### EXERCISE PROMPT
The task calls for the lines below from the line with "nose: (225, 228)" to the line with "left knee: (192, 392)", both ends included, copied exactly, without any pictures.

Top of PROVIDED RECORDS

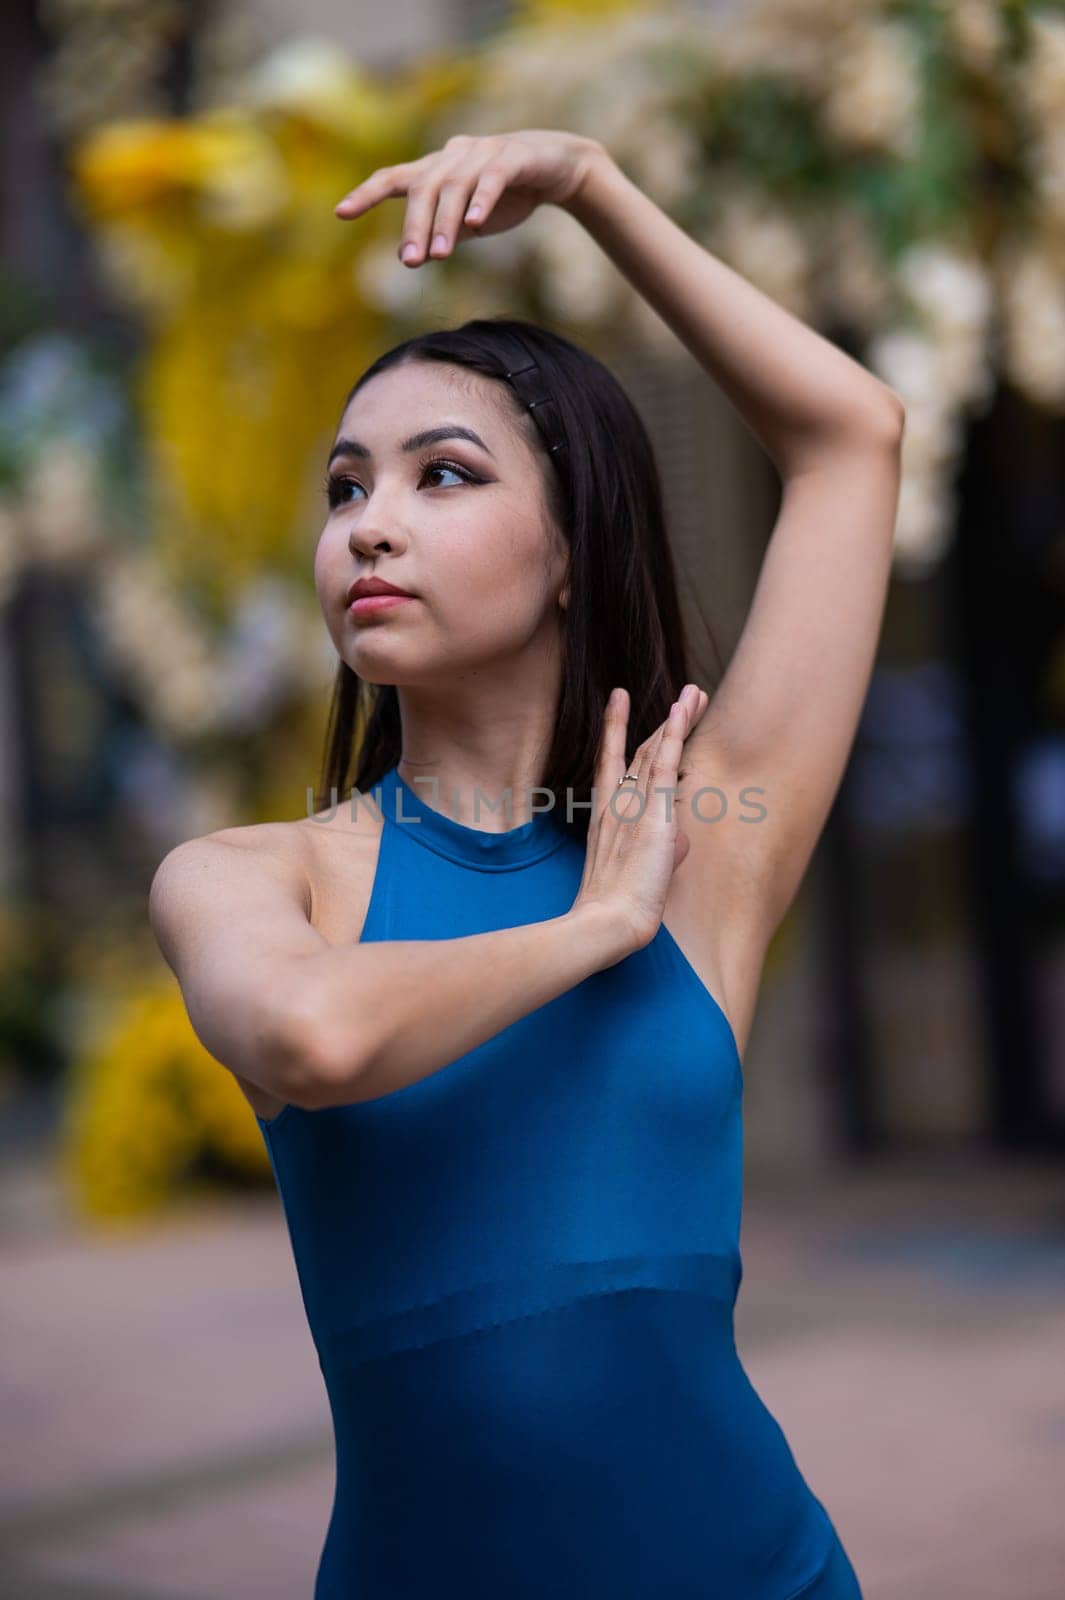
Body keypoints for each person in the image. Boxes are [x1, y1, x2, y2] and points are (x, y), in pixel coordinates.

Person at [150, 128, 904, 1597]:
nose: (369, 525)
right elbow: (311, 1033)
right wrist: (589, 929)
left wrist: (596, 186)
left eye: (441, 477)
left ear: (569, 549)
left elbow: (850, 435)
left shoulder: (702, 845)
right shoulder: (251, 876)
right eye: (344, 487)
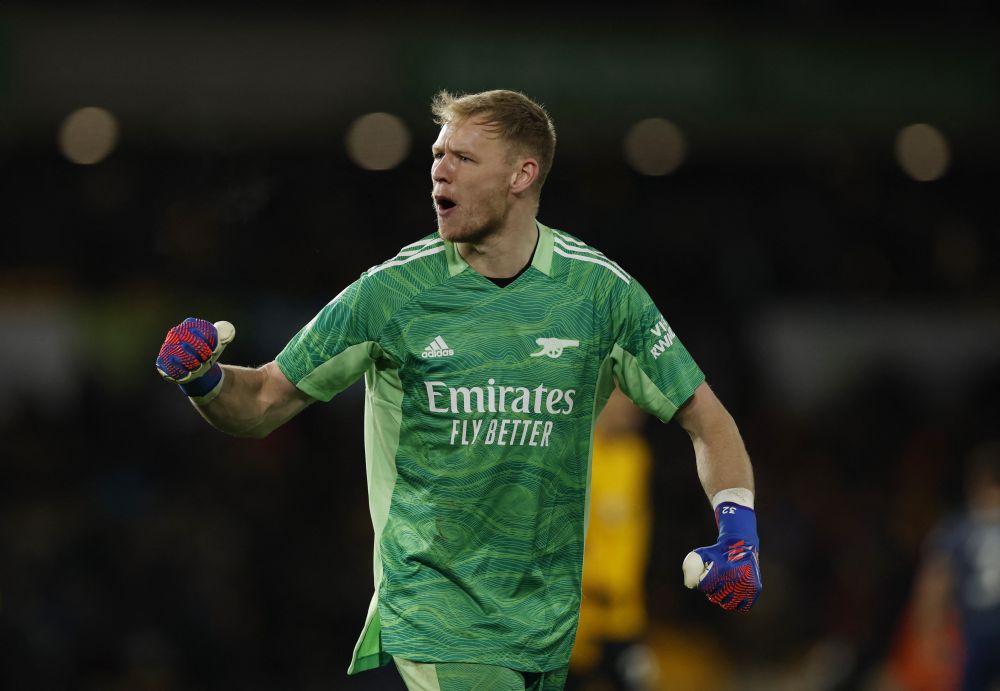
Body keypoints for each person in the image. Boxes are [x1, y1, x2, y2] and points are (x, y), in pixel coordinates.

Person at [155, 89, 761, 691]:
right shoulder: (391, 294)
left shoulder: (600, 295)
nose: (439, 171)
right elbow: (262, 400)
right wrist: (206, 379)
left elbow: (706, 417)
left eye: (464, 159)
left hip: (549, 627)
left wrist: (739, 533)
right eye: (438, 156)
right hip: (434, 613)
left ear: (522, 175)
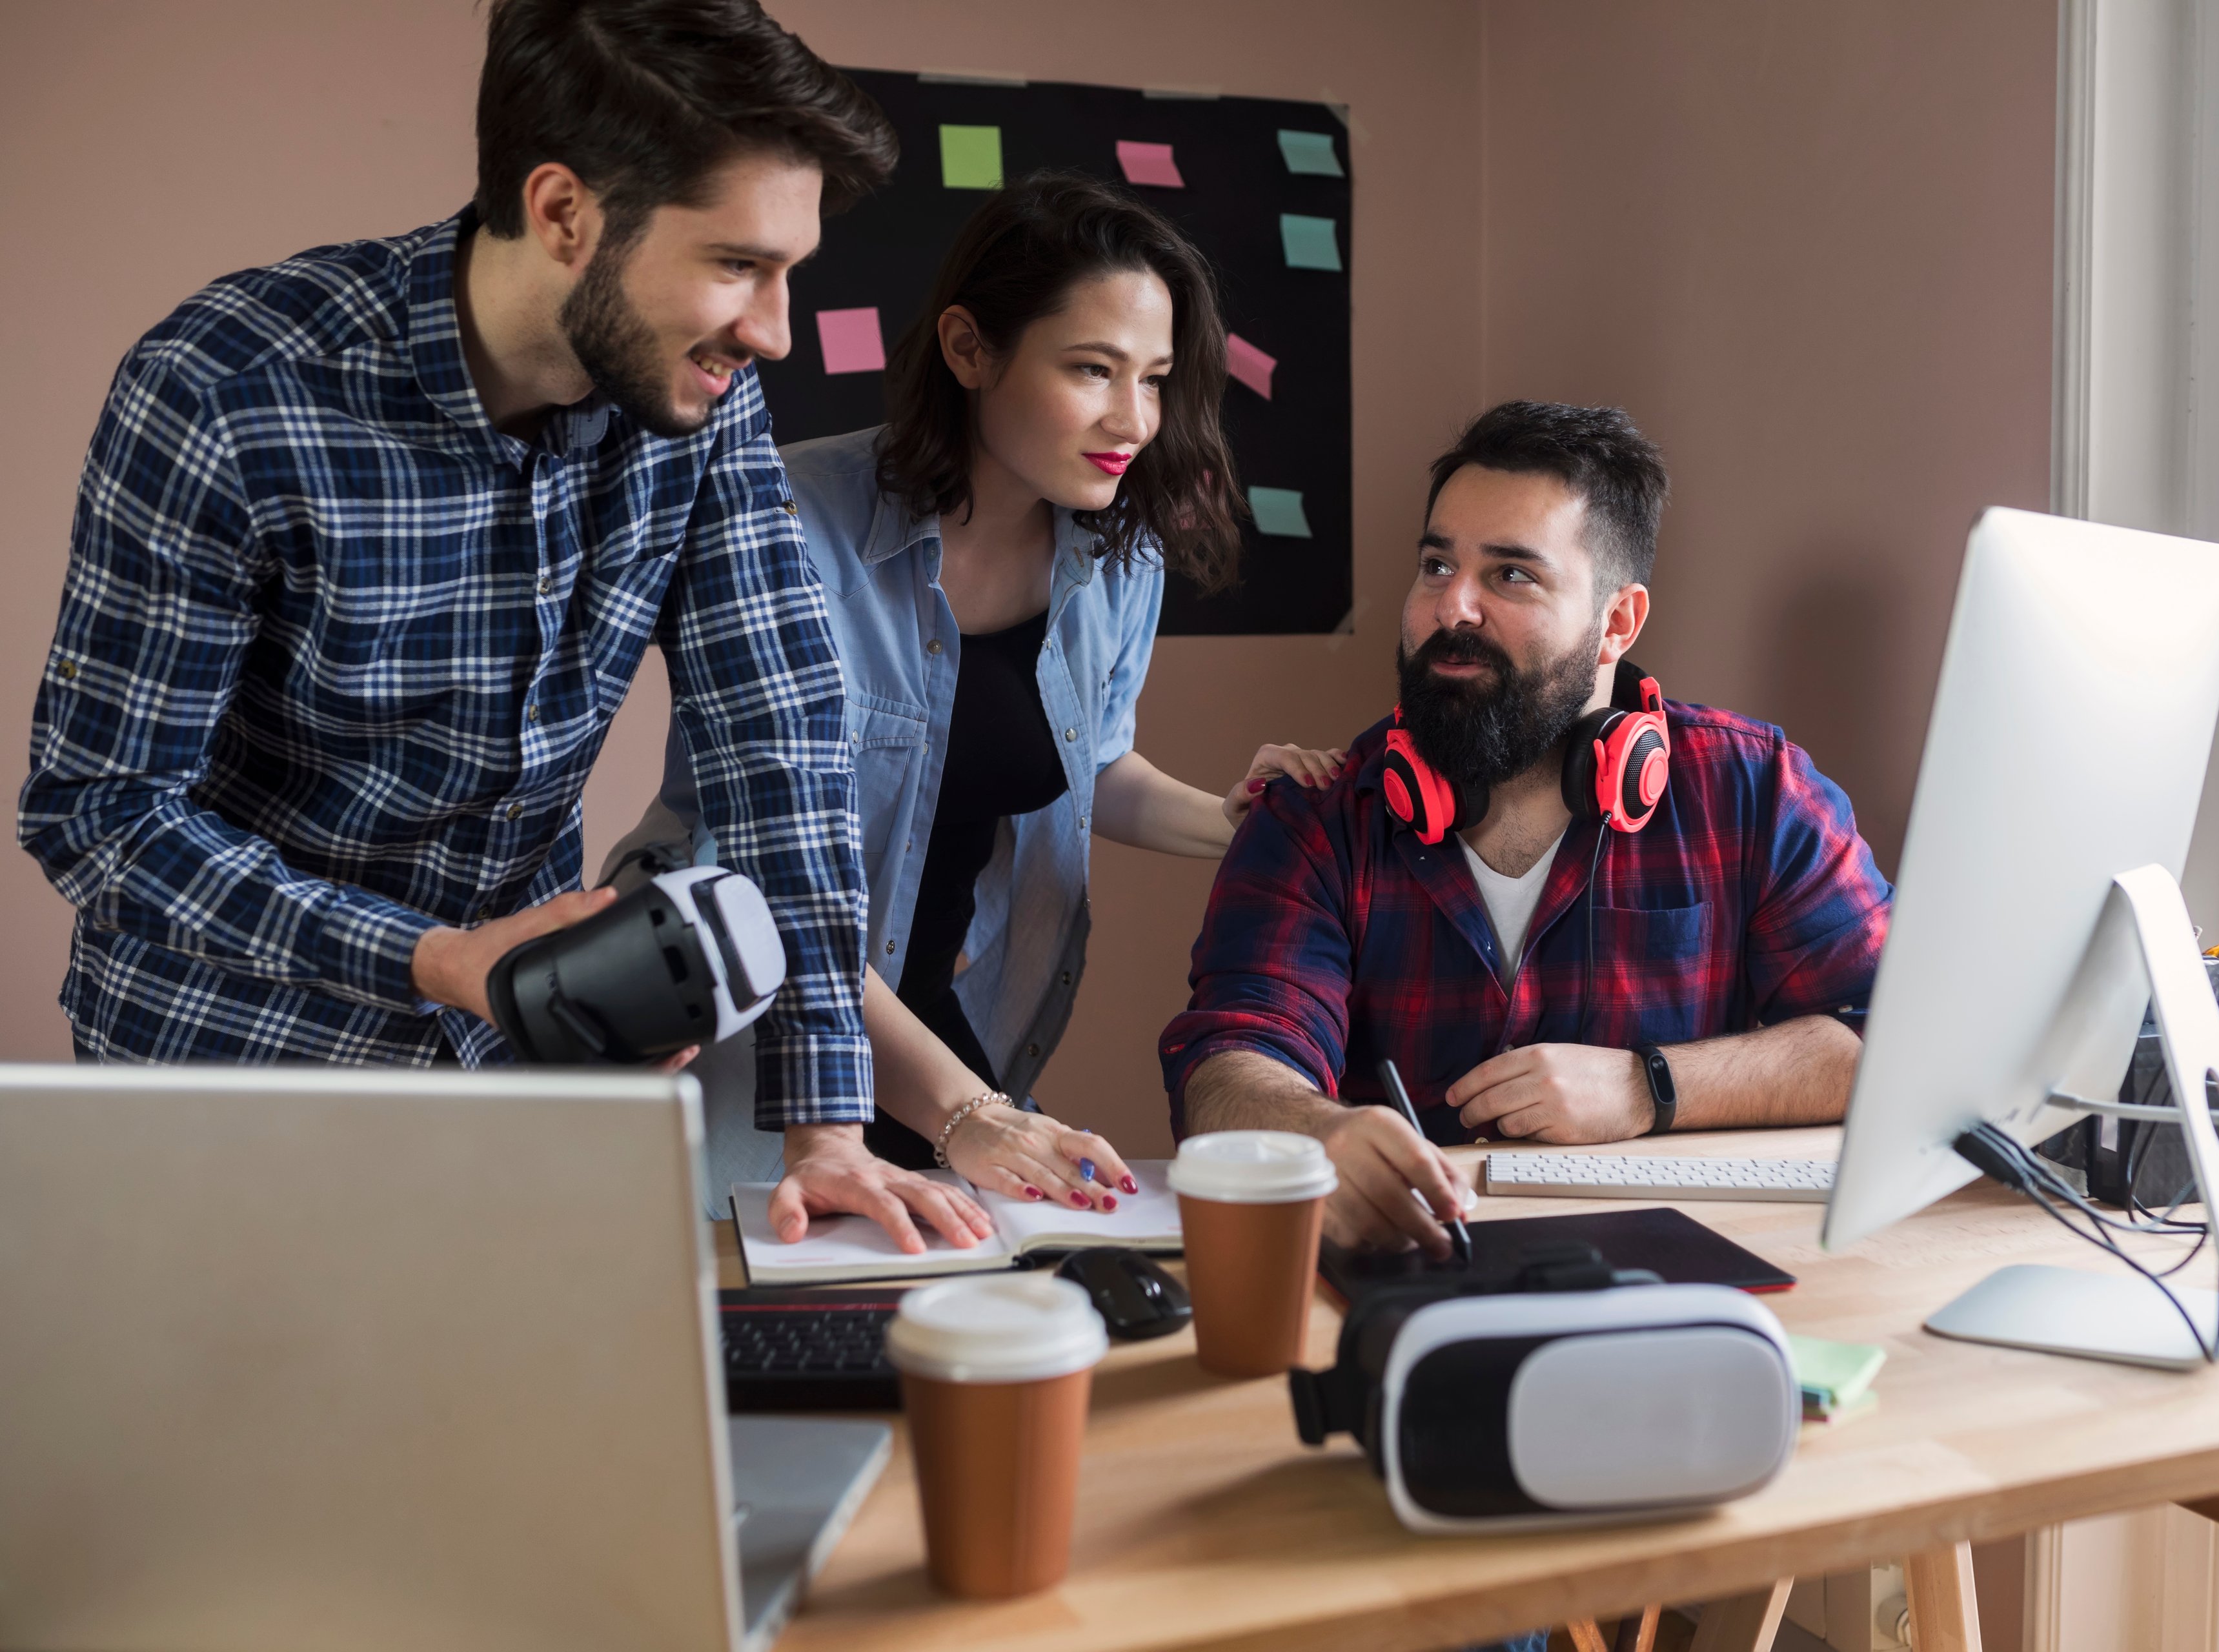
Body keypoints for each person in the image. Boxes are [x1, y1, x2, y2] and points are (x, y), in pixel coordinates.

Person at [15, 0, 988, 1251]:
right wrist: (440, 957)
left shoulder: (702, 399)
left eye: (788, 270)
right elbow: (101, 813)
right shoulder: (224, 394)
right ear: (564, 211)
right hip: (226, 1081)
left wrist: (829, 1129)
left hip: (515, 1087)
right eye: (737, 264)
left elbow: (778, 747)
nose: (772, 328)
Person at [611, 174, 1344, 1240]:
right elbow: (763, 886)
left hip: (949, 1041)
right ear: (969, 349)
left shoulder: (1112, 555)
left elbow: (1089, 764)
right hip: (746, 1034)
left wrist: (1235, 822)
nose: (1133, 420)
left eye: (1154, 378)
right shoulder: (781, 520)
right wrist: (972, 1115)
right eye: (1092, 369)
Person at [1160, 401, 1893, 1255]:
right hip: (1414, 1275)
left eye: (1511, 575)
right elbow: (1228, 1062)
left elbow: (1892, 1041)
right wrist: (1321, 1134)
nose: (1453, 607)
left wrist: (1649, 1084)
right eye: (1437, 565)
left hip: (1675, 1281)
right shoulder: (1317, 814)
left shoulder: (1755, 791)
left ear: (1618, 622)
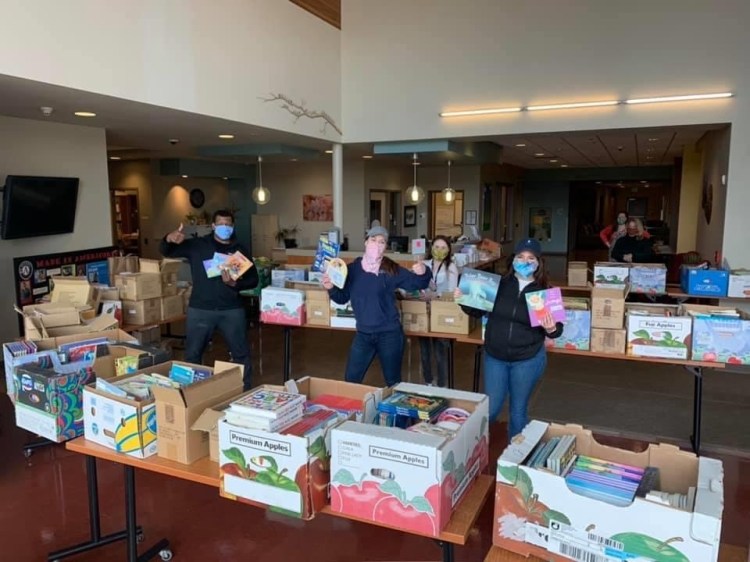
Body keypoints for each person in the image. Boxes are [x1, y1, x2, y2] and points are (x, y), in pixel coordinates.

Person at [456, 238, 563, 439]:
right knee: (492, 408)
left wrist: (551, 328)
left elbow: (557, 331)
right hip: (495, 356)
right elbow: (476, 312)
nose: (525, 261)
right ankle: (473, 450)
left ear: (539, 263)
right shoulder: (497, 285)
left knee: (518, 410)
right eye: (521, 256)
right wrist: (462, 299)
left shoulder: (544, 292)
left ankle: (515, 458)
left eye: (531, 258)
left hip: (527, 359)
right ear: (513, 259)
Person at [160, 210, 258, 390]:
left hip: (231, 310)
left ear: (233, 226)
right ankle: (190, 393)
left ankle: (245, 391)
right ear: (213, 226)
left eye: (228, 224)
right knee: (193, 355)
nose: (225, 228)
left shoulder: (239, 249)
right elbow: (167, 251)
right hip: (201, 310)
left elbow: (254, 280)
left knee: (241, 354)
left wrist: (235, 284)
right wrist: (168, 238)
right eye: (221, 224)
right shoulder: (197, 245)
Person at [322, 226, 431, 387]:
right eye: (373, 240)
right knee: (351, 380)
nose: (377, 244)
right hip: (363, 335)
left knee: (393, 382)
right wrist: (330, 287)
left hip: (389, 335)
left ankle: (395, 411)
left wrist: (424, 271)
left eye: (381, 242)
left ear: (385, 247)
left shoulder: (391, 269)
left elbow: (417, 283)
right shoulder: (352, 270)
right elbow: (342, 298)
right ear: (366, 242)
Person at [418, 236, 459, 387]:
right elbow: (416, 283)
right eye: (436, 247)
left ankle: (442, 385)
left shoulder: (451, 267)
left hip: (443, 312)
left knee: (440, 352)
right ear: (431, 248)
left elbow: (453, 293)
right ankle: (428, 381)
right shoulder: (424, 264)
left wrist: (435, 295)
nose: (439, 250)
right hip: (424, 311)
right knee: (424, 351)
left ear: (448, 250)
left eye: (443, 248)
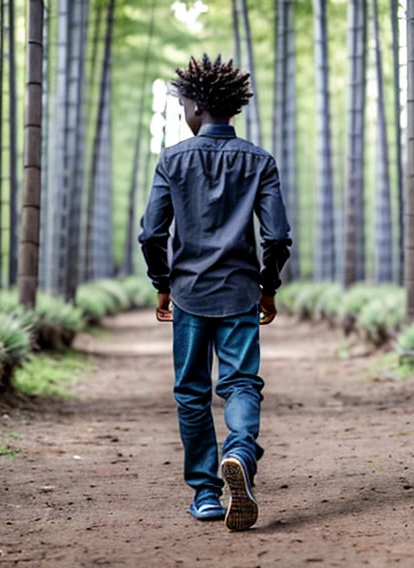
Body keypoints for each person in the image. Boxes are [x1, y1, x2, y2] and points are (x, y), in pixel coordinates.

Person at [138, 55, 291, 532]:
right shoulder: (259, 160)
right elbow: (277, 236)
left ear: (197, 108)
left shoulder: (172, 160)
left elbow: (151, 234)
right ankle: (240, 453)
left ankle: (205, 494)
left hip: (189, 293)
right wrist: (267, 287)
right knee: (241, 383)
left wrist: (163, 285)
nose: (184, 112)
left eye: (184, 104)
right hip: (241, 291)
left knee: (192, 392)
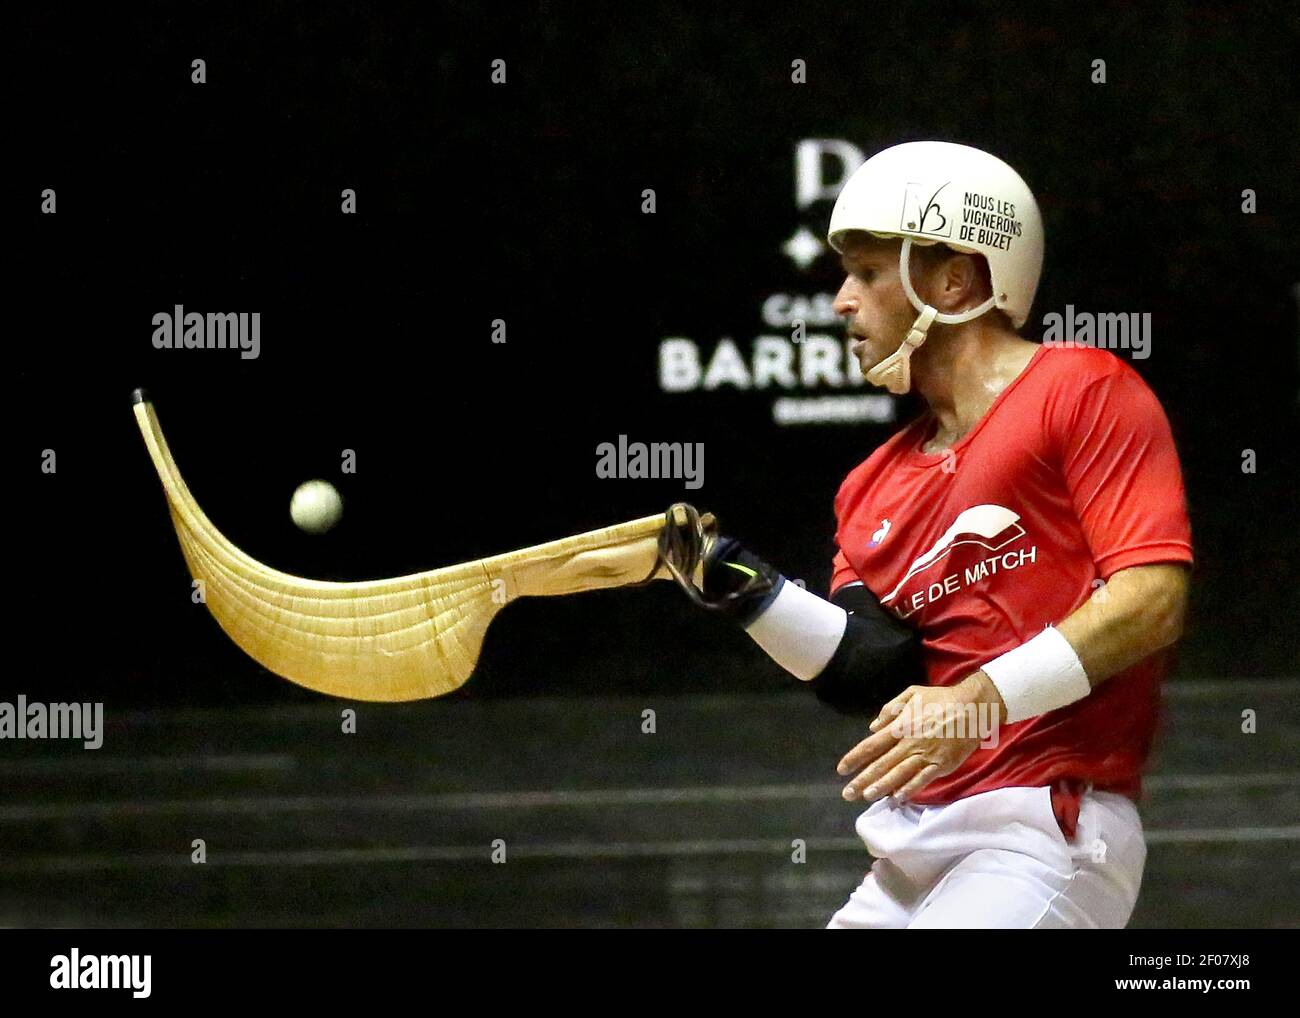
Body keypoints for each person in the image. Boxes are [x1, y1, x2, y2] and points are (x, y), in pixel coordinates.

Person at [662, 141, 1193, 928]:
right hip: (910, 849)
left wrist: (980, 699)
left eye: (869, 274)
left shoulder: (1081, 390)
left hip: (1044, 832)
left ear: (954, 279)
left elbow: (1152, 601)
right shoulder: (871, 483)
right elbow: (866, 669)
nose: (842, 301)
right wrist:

Bottom of PROVIDED RECORDS

### WRITTEN SOLUTION
nose: (225, 228)
left shoulder: (239, 249)
right elbow: (167, 251)
right hip: (201, 310)
left elbow: (254, 280)
left knee: (241, 354)
left wrist: (235, 284)
right wrist: (168, 238)
right eye: (221, 224)
right shoulder: (197, 245)
Person at [322, 226, 431, 387]:
right eye: (373, 240)
right knee: (351, 380)
nose: (377, 244)
right hip: (363, 335)
left knee: (393, 382)
right wrist: (330, 287)
left hip: (389, 335)
left ankle: (395, 411)
left wrist: (424, 271)
left eye: (381, 242)
left ear: (385, 247)
left shoulder: (391, 269)
left elbow: (417, 283)
right shoulder: (352, 270)
right elbow: (342, 298)
right ear: (366, 242)
Person at [418, 236, 459, 387]:
right elbow: (416, 283)
right eye: (436, 247)
left ankle: (442, 385)
left shoulder: (451, 267)
left hip: (443, 312)
left knee: (440, 352)
right ear: (431, 248)
left elbow: (453, 293)
right ankle: (428, 381)
right shoulder: (424, 264)
left wrist: (435, 295)
nose: (439, 250)
right hip: (424, 311)
right knee: (424, 351)
left ear: (448, 250)
left eye: (443, 248)
Body keypoints for each person in the image. Boxes are [x1, y1, x2, y2] and points are (x, y), in pixel coordinates.

Person at [138, 55, 291, 532]:
right shoulder: (259, 160)
right elbow: (277, 236)
left ear: (197, 108)
left shoulder: (172, 160)
left elbow: (151, 234)
right ankle: (240, 453)
left ankle: (205, 494)
left hip: (189, 293)
right wrist: (267, 287)
right knee: (241, 383)
left wrist: (163, 285)
nose: (184, 112)
left eye: (184, 104)
right hip: (241, 291)
left knee: (192, 392)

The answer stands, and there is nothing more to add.